#### Directive
In the entries below, find the line with "X166362500Y-95755000I262500J0D01*" and the line with "X175330000Y-87690000D03*"; give again those lines and every line between them, exactly.

===== Records for the task =====

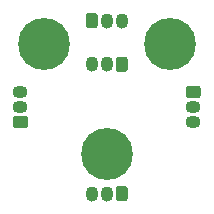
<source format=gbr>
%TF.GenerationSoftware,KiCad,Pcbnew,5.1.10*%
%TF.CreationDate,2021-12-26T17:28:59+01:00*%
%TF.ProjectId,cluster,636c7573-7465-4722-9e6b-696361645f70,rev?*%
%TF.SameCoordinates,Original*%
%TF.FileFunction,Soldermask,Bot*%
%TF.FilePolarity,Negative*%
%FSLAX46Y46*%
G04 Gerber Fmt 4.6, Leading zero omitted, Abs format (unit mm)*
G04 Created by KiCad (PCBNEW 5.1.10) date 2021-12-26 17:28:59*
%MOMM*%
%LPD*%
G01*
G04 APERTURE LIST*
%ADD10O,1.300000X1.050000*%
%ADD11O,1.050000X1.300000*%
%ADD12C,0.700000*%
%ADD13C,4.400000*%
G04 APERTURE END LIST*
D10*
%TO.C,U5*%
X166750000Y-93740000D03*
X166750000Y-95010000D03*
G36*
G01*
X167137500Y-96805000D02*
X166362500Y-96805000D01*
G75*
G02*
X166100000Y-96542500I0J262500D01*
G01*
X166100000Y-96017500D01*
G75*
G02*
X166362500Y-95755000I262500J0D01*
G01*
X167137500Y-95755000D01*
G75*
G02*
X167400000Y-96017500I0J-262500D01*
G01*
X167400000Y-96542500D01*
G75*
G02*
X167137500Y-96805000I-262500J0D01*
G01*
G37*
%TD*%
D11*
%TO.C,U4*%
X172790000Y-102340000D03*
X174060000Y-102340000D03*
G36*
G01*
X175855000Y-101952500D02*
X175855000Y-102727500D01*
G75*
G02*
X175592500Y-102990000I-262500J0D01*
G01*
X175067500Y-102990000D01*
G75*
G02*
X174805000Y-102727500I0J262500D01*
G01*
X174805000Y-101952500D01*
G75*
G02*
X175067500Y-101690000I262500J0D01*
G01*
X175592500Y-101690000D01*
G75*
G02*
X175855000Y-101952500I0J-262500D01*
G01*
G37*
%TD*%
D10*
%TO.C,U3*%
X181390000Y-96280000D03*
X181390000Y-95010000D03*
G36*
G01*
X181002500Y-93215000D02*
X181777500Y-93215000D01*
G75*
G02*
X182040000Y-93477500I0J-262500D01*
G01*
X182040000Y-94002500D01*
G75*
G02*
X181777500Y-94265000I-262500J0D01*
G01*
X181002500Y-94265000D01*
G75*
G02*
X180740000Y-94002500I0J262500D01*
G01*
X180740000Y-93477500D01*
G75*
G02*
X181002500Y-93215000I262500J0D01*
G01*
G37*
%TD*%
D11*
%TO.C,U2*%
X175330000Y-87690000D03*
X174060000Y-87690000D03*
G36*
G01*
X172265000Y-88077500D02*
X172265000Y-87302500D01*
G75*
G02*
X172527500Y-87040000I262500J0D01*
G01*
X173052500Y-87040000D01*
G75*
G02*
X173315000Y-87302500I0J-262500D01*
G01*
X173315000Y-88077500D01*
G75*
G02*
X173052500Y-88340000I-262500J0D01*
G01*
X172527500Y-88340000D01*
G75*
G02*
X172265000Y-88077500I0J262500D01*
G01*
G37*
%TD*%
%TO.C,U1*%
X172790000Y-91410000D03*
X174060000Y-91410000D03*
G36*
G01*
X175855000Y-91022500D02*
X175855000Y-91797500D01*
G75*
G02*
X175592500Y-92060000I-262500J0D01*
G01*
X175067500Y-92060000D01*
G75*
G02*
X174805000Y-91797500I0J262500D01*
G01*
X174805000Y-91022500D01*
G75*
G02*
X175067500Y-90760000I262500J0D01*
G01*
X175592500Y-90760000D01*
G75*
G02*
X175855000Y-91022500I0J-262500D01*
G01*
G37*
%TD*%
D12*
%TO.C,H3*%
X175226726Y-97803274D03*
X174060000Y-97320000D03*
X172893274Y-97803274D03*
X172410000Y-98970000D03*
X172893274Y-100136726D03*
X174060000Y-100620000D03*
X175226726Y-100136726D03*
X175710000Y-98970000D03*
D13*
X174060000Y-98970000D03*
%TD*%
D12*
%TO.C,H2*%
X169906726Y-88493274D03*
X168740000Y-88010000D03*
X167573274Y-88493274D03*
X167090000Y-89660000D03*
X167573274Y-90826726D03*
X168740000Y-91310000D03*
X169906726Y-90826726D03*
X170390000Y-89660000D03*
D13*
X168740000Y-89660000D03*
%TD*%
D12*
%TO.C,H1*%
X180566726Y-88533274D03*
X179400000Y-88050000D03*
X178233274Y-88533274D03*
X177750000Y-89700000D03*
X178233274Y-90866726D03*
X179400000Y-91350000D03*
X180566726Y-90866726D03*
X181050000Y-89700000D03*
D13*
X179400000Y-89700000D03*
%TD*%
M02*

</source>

=====

#### Task response
X166362500Y-95755000I262500J0D01*
G01*
X167137500Y-95755000D01*
G75*
G02*
X167400000Y-96017500I0J-262500D01*
G01*
X167400000Y-96542500D01*
G75*
G02*
X167137500Y-96805000I-262500J0D01*
G01*
G37*
%TD*%
D11*
%TO.C,U4*%
X172790000Y-102340000D03*
X174060000Y-102340000D03*
G36*
G01*
X175855000Y-101952500D02*
X175855000Y-102727500D01*
G75*
G02*
X175592500Y-102990000I-262500J0D01*
G01*
X175067500Y-102990000D01*
G75*
G02*
X174805000Y-102727500I0J262500D01*
G01*
X174805000Y-101952500D01*
G75*
G02*
X175067500Y-101690000I262500J0D01*
G01*
X175592500Y-101690000D01*
G75*
G02*
X175855000Y-101952500I0J-262500D01*
G01*
G37*
%TD*%
D10*
%TO.C,U3*%
X181390000Y-96280000D03*
X181390000Y-95010000D03*
G36*
G01*
X181002500Y-93215000D02*
X181777500Y-93215000D01*
G75*
G02*
X182040000Y-93477500I0J-262500D01*
G01*
X182040000Y-94002500D01*
G75*
G02*
X181777500Y-94265000I-262500J0D01*
G01*
X181002500Y-94265000D01*
G75*
G02*
X180740000Y-94002500I0J262500D01*
G01*
X180740000Y-93477500D01*
G75*
G02*
X181002500Y-93215000I262500J0D01*
G01*
G37*
%TD*%
D11*
%TO.C,U2*%
X175330000Y-87690000D03*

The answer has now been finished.